**Data provided**
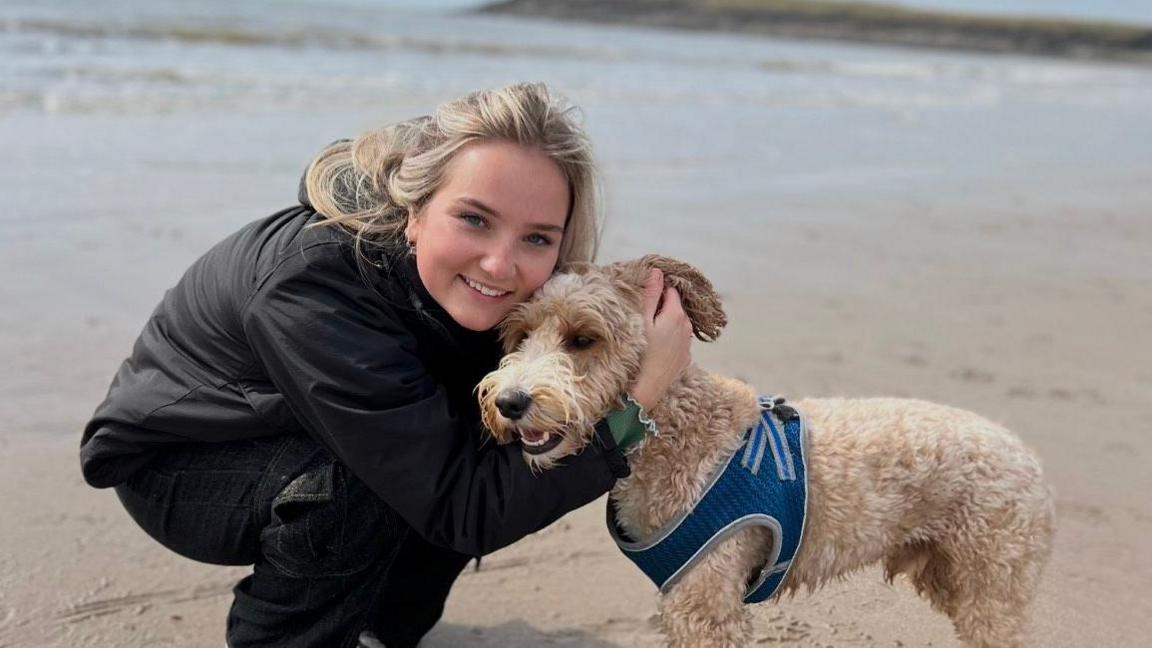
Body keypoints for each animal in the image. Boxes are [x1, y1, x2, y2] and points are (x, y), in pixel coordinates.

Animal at [476, 255, 1055, 645]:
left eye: (582, 339)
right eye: (520, 334)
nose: (509, 402)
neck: (678, 435)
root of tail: (1030, 459)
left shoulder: (706, 601)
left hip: (991, 582)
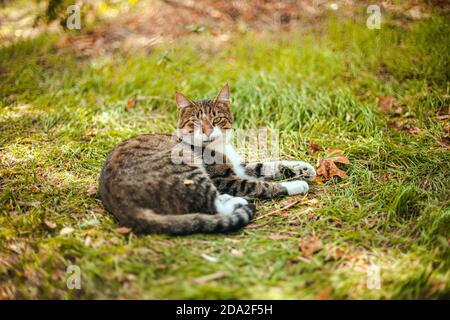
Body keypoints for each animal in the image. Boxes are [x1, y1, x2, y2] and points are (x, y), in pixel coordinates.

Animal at [98, 85, 316, 235]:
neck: (220, 146)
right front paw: (296, 184)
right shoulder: (226, 179)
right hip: (185, 168)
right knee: (211, 205)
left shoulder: (240, 167)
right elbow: (261, 185)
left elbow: (268, 165)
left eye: (216, 119)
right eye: (195, 122)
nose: (208, 131)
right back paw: (237, 202)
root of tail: (122, 206)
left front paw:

**Task item**
Tally the lines of the listing above that include the string "shoulder". Provide the total alone.

**Reply to the task**
3